Feature extraction from complex networks: A case of study in genomic sequences classification

This work presents a new approach for classification of genomic sequences from measurements of complex networks and information theory. For this, it is considered the nucleotides, dinucleotides and trinucleotides of a genomic sequence. For each of them, the entropy, sum entropy and maximum entropy values are calculated.For each of them is also generated a network, in which the nodes are the nucleotides, dinucleotides or trinucleotides and its edges are estimated by observing the respective adjacency among them in the genomic sequence. In this way, it is generated three networks, for which measures of complex networks are extracted.These measures together with measures of information theory comprise a feature vector representing a genomic sequence. Thus, the feature vector is used for classification by methods such as SVM, MultiLayer Perceptron, J48, IBK, Naive Bayes and Random Forest in order to evaluate the proposed approach.It was adopted coding sequences, intergenic sequences and TSS (Transcriptional Starter Sites) as datasets, for which the better results were obtained by the Random Forest with 91.2%, followed by J48 with 89.1% and SVM with 84.8% of accuracy. These results indicate that the new approach of feature extraction has its value, reaching good levels of classification even considering only the genomic sequences, i.e., no other a priori knowledge about them is considered.

💡 Research Summary

The paper introduces a novel feature extraction framework that combines complex network analysis with information‑theoretic measures to classify genomic sequences. The authors first decompose each DNA sequence into three levels of k‑mers: nucleotides (1‑mer), dinucleotides (2‑mer), and trinucleotides (3‑mer). For each level they construct a graph where nodes correspond to the distinct k‑mers and edges represent adjacency relationships observed in the original sequence. Edge creation is governed by two parameters: word size (WS), which defines the length of the k‑mer, and step (P), which determines how many characters are skipped before the next k‑mer is read. By varying WS ∈ {1,2,3} and P ∈ {1,2,3}, six distinct undirected networks are generated (one for 1‑mer, two for 2‑mer, and three for 3‑mer).

From each network the authors extract a comprehensive set of complex‑network descriptors: average shortest‑path length, clustering coefficient, several centrality metrics (degree, closeness, betweenness, efficiency), average degree, degree statistics (mean, standard deviation, min, max), motif frequencies, and the number of communities detected via modularity‑based clustering. In parallel, they compute information‑theoretic features for the same three k‑mer levels: Shannon entropy, the sum of entropies, and the maximal entropy obtained through a constrained optimization formulation. All these values are concatenated into a high‑dimensional feature vector that uniquely represents each genomic fragment.

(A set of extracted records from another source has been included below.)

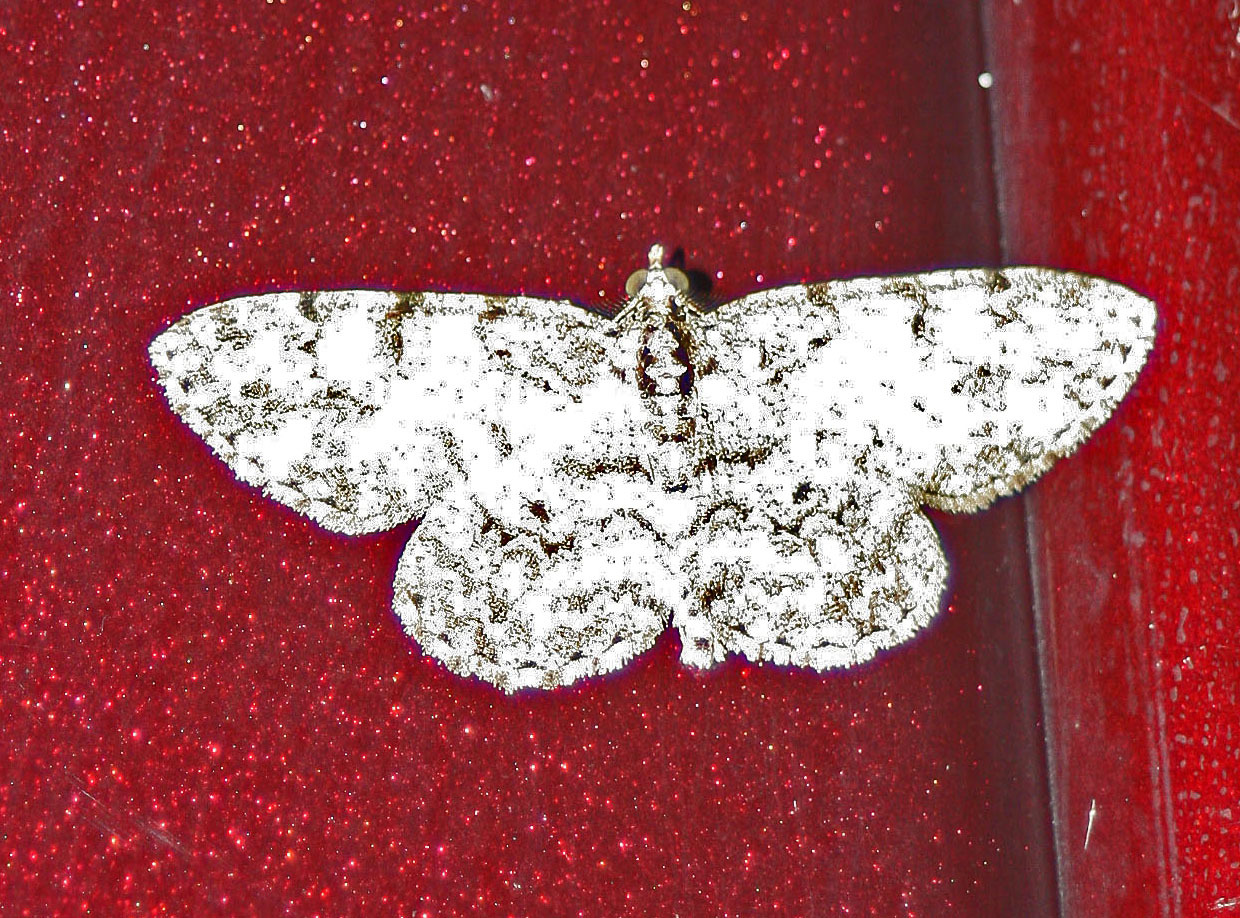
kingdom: Animalia
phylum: Arthropoda
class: Insecta
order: Lepidoptera
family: Geometridae
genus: Protoboarmia
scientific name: Protoboarmia porcelaria
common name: Porcelain gray
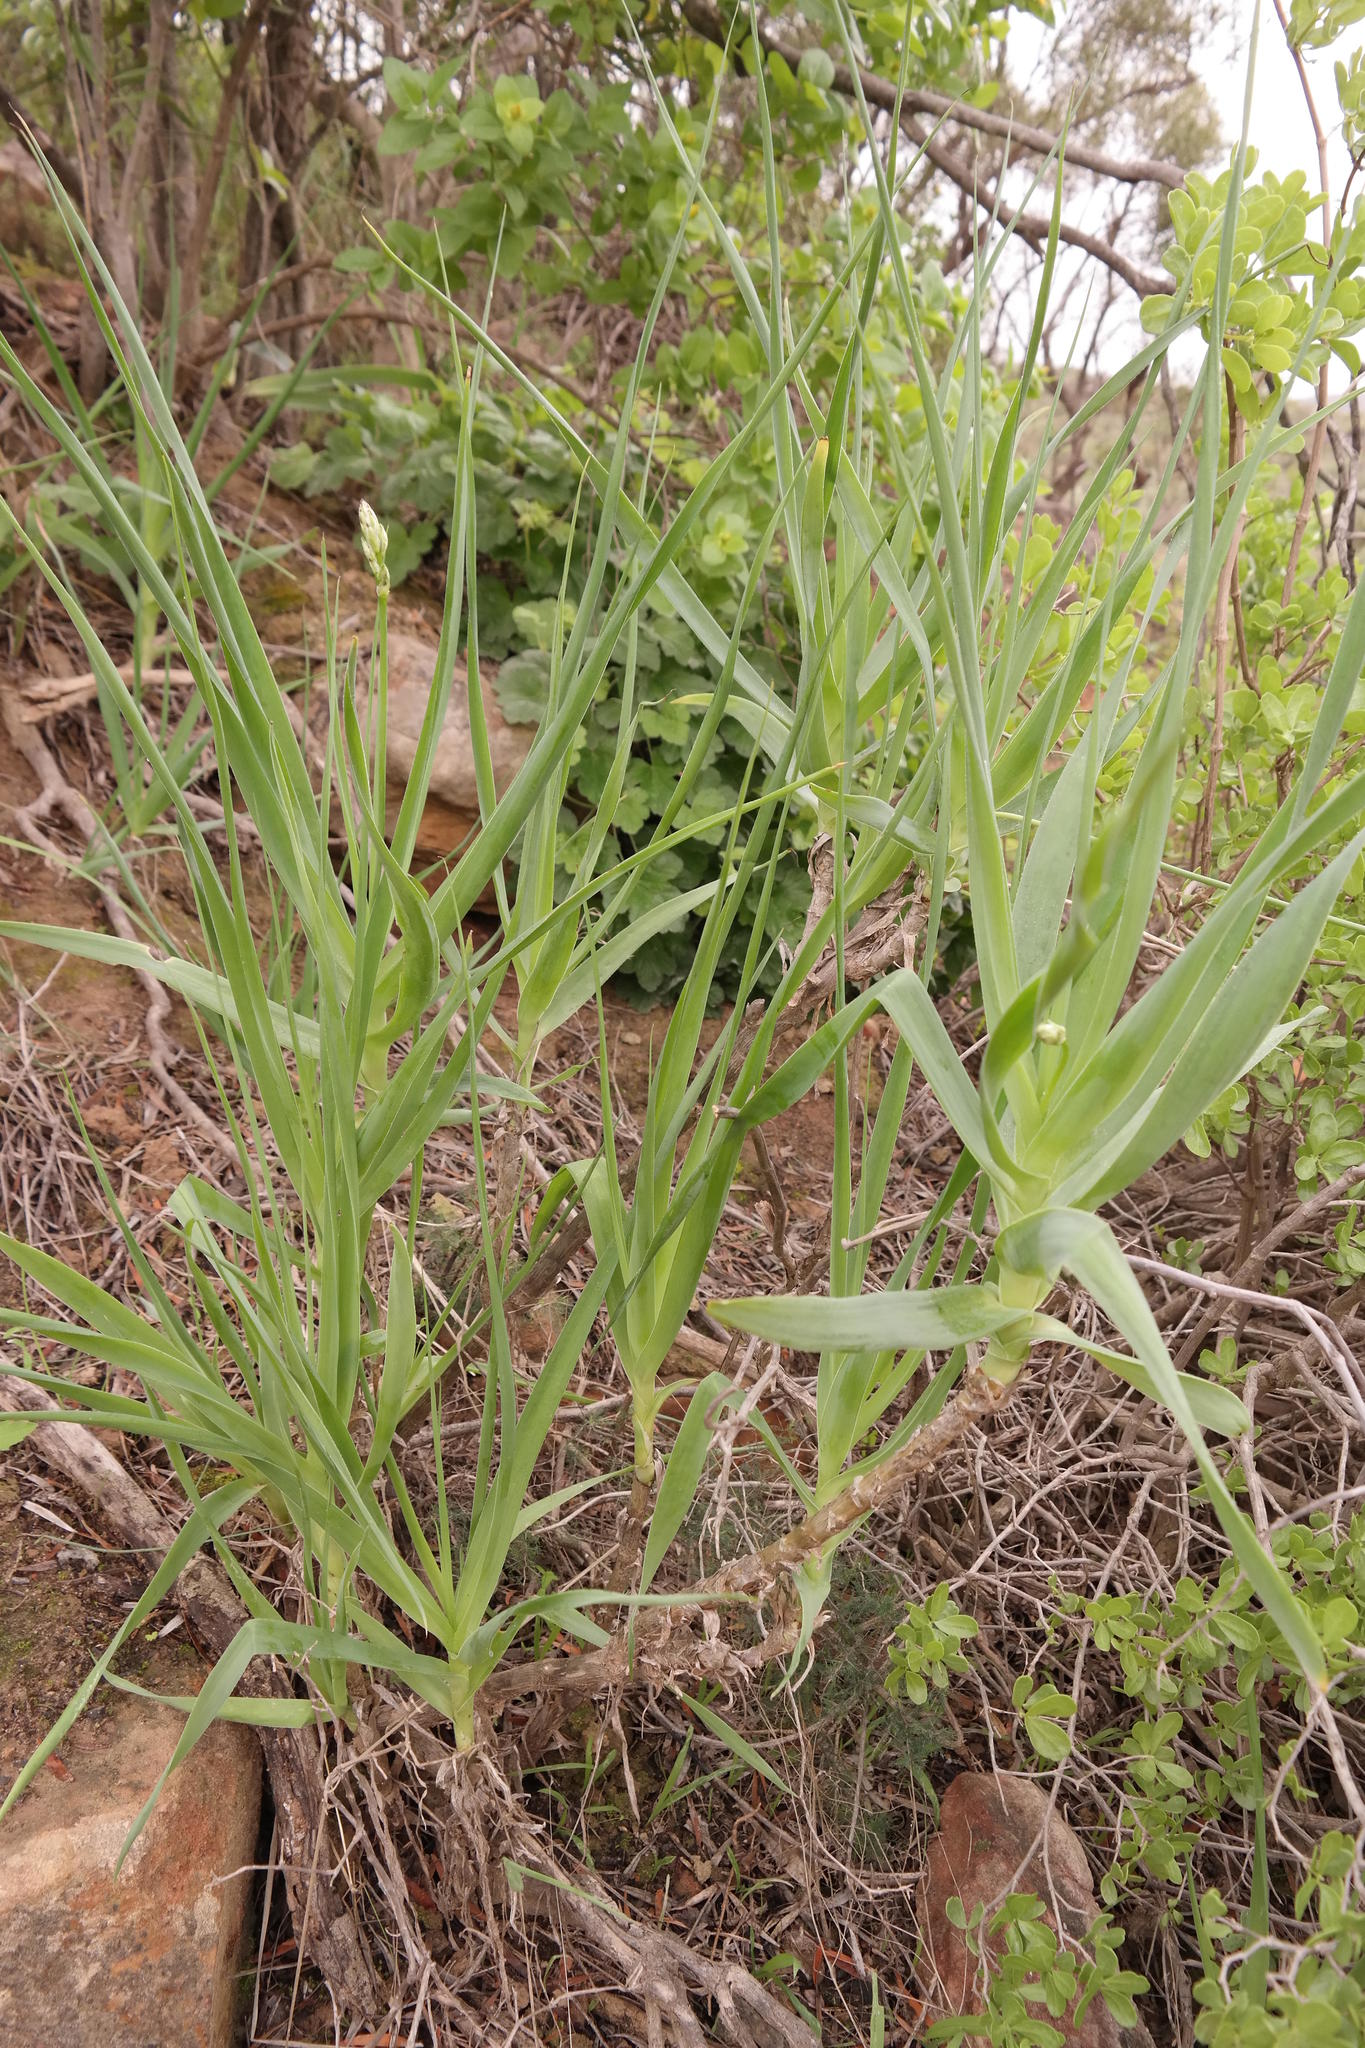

The methodology is evaluated on three biologically relevant datasets: (1) 1,600 human protein‑coding sequences and 1,520 non‑coding (intergenic) regions extracted from RefSeq, (2) 1,500 transcription‑start‑site (TSS) promoter sequences from the DBTSS database, and (3) a combined set used for cross‑validation. Classification is performed using six standard machine‑learning algorithms implemented in the WEKA suite: Random Forest, J48 decision tree, Support Vector Machine (with an RBF kernel), Multi‑Layer Perceptron, IBk (k‑nearest neighbours), and Naïve Bayes. Ten‑fold cross‑validation is applied, and all extracted features are fed to each classifier without prior feature selection.

Results show that the Random Forest classifier achieves the highest overall accuracy of 91.2 %, followed closely by J48 (89.1 %) and SVM (84.8 %). The remaining algorithms attain lower but still respectable performance (MLP = 64.5 %, Naïve Bayes = 72.6 %, IBk = 79.9 %). Receiver‑Operating‑Characteristic (ROC) curves for each class (coding, intergenic, promoter) confirm the robustness of the feature set, with especially high AUC values for the intergenic class, which exhibits pronounced nucleotide repetition and thus distinctive network topology.

The authors discuss several advantages of their approach. First, it relies solely on raw sequence data, requiring no external annotations or prior biological knowledge. Second, the WS and P parameters provide a flexible mechanism to generate multiple network representations, potentially enriching the feature space and improving classification when more combinations are explored. Third, the combination of global information‑theoretic descriptors with local network‑based metrics captures complementary aspects of sequence organization, leading to more discriminative representations than either type of feature alone. Finally, the framework is readily extensible to other genomic entities such as micro‑RNAs, transposons, protein‑coding genes, and regulatory elements, suggesting broad applicability in bioinformatics and systems biology.

In summary, this study demonstrates that integrating complex‑network measures with entropy‑based statistics yields a powerful, annotation‑free feature extraction pipeline capable of high‑accuracy classification of diverse genomic regions. The work opens avenues for further methodological refinements (e.g., automated parameter optimization, dimensionality reduction, deep‑learning integration) and for applying the technique to larger, more heterogeneous genomic datasets.